My final leap of faith led me to services.msc where I finally resolved the issue. It’s a shame after all the troubleshooting, that the fix is so simple. I went to the Log On tab of Lync Server Access Edge service, cleared out both password fields and re-applied the Network Service credentials.
I’m sorry to say, all clues up until now were pretty much useless. Nothing to do with the certificate at all. But I learnt a few nice PowerShell tricks with CERT: and Get-Acl along the way.
I had this error crop up in the middle of a day with no explanation. Everything checked out, and none of the solutions appeared to help. I ended up explicitly adding an intermediate certificate to the trusted roots store (its issuing cert was there, which should be sufficient, but not it itself), which apparently resolved it — weird. Even stranger, nothing happened to its identically-configured peer.
As for the reversed certificate serials, unless I’m mistaken it wasn’t literally reversed, but reversed by octet — that is, 7841FC7ABF2025 should have been represented in the event log as 2520BF7AFC4178. (This kind of reversal is what I see in my environment.) I think this would likely be explained by byte ordering — big-endian vs. little-endian: http://en.wikipedia.org/wiki/Endianness
Thanks Jima, adding the intermediate cert to the trusted roots store got me going quickly again too.
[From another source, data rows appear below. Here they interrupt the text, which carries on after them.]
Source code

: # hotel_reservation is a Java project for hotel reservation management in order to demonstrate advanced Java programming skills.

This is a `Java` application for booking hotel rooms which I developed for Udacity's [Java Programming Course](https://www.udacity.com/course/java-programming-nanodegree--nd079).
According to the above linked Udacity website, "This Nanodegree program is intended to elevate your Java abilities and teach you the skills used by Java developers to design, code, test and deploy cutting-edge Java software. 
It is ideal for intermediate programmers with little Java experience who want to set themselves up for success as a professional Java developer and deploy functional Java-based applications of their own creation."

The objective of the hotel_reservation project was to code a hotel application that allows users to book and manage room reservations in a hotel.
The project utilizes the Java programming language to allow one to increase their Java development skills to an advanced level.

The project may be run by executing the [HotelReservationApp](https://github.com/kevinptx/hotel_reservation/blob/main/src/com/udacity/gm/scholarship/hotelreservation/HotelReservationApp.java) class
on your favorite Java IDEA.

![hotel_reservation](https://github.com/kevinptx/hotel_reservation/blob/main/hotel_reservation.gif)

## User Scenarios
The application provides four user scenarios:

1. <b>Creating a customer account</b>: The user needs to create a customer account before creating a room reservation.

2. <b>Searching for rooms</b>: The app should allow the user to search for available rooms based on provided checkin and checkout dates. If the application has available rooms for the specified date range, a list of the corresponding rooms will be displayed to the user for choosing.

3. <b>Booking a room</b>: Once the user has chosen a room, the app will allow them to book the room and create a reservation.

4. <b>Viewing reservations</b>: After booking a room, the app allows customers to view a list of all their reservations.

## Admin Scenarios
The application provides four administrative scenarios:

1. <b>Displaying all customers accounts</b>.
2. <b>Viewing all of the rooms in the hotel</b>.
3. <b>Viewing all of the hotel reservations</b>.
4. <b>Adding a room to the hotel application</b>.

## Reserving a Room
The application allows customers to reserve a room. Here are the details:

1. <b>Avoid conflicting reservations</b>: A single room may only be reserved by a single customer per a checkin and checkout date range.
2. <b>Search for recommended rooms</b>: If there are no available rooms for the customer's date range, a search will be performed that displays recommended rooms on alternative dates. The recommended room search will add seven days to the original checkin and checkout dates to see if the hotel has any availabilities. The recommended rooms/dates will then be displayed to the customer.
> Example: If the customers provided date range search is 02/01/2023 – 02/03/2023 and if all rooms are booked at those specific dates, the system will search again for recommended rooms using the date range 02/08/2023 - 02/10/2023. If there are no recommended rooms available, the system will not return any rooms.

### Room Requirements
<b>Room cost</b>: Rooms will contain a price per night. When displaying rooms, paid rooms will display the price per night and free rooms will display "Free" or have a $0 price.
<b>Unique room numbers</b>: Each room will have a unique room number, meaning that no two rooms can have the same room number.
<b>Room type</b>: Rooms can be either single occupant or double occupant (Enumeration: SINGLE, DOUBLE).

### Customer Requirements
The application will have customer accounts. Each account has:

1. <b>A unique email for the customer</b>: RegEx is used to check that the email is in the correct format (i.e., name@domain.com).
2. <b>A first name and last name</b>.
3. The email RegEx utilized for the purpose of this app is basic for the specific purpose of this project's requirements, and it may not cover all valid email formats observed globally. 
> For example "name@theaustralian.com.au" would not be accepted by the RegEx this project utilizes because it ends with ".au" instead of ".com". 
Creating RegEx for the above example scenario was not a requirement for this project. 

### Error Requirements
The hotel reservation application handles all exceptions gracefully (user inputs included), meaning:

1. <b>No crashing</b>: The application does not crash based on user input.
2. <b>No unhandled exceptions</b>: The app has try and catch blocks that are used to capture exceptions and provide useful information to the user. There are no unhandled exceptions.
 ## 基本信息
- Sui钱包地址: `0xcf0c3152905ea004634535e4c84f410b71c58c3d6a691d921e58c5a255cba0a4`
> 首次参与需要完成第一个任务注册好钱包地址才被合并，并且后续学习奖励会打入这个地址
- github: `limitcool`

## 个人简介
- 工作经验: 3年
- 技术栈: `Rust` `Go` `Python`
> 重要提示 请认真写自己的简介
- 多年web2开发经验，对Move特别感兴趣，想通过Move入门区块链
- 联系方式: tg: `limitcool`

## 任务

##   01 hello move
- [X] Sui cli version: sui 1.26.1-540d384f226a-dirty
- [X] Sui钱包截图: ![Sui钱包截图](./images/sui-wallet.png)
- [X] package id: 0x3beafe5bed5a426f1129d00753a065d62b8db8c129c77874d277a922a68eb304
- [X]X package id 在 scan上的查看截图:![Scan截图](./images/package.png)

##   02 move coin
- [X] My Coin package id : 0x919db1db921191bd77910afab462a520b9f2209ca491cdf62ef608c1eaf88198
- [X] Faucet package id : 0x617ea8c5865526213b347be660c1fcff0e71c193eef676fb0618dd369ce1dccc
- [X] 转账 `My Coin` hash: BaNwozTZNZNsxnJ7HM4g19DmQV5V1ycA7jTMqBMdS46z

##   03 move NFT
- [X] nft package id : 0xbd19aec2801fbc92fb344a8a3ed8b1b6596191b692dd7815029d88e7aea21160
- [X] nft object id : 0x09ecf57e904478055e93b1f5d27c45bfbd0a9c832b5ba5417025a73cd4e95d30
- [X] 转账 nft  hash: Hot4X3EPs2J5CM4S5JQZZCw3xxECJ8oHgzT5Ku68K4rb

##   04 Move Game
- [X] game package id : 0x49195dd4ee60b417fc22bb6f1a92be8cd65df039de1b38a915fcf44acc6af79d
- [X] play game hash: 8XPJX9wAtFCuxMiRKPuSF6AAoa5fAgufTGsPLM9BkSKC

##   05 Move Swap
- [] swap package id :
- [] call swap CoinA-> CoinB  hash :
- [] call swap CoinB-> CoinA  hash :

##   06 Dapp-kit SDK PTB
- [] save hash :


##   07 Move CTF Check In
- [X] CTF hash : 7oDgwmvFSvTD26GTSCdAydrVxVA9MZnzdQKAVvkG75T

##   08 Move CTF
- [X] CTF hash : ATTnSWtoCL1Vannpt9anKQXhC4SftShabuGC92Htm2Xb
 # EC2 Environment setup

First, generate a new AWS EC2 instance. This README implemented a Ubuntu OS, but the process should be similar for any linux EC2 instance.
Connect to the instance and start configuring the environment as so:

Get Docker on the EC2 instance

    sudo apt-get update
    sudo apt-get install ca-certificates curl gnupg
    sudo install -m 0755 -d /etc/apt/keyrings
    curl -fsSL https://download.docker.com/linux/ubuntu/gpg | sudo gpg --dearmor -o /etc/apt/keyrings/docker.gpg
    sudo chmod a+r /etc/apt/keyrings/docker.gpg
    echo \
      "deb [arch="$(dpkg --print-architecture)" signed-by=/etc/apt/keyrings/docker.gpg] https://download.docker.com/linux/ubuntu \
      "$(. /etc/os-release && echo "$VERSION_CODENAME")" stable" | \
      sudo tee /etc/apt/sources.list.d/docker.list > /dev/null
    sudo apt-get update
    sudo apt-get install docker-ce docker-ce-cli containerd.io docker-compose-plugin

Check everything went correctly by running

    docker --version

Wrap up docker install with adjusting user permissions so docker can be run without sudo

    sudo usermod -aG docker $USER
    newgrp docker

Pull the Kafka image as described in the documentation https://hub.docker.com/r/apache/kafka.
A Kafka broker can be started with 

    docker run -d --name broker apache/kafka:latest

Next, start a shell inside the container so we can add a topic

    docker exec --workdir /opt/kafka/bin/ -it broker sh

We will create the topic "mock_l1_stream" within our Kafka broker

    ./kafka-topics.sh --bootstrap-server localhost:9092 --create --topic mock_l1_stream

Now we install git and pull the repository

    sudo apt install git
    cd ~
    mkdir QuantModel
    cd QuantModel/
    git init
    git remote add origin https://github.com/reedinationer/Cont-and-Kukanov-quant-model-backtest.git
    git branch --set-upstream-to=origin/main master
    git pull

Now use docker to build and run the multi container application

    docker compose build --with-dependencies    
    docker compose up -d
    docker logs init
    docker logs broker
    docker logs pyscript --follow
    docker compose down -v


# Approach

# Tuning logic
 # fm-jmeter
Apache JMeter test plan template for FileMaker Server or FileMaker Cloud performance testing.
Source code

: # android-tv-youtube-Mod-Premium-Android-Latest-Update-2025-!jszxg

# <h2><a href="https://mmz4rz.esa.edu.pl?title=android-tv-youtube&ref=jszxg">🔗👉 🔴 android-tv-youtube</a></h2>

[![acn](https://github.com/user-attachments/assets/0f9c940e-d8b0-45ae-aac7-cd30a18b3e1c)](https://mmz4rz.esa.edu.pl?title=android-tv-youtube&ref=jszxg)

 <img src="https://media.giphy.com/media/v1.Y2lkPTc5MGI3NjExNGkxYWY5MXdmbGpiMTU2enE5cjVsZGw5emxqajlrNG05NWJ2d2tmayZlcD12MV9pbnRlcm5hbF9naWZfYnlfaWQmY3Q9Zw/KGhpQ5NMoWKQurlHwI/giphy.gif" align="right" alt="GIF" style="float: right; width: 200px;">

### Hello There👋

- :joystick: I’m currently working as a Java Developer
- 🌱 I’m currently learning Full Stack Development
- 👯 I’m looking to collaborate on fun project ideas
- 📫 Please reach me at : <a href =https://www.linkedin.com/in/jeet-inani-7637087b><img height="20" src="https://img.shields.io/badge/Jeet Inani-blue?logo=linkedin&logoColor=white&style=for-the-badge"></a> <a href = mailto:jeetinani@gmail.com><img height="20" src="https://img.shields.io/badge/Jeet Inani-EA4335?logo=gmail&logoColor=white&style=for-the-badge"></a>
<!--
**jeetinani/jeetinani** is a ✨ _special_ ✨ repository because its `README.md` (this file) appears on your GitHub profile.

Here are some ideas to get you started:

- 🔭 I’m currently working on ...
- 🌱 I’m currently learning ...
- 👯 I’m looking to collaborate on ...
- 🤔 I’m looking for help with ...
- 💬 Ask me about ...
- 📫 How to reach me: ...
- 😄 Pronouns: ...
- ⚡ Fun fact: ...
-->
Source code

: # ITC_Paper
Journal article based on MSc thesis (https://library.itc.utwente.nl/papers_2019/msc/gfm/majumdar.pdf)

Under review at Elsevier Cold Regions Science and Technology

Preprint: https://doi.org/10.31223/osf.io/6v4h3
Thx, adding intermediate to root store worked for us too.
Hi – Ditto on the octets. Also that the permissions / Network Service login weren’t the culprits for me. Instead…I simply had to add my GoDaddy *intermediate* cert to my “Intermediate Certification Authorities” truststore. Then the service started fine.
But still no clue on my side why it would – all of a sudden – want to do this to me. Thanks, M$ !!
Thx for this hint, this really fixed the problem here too…. Strange things happen…
Adding the intermediate certificate as trusted root resolved the problem here.
Spot on Jima – another case where it decided out of the blue that the certificate doesn’t work, and importing the Go Daddy intermediate certificate did the trick! Thanks very much.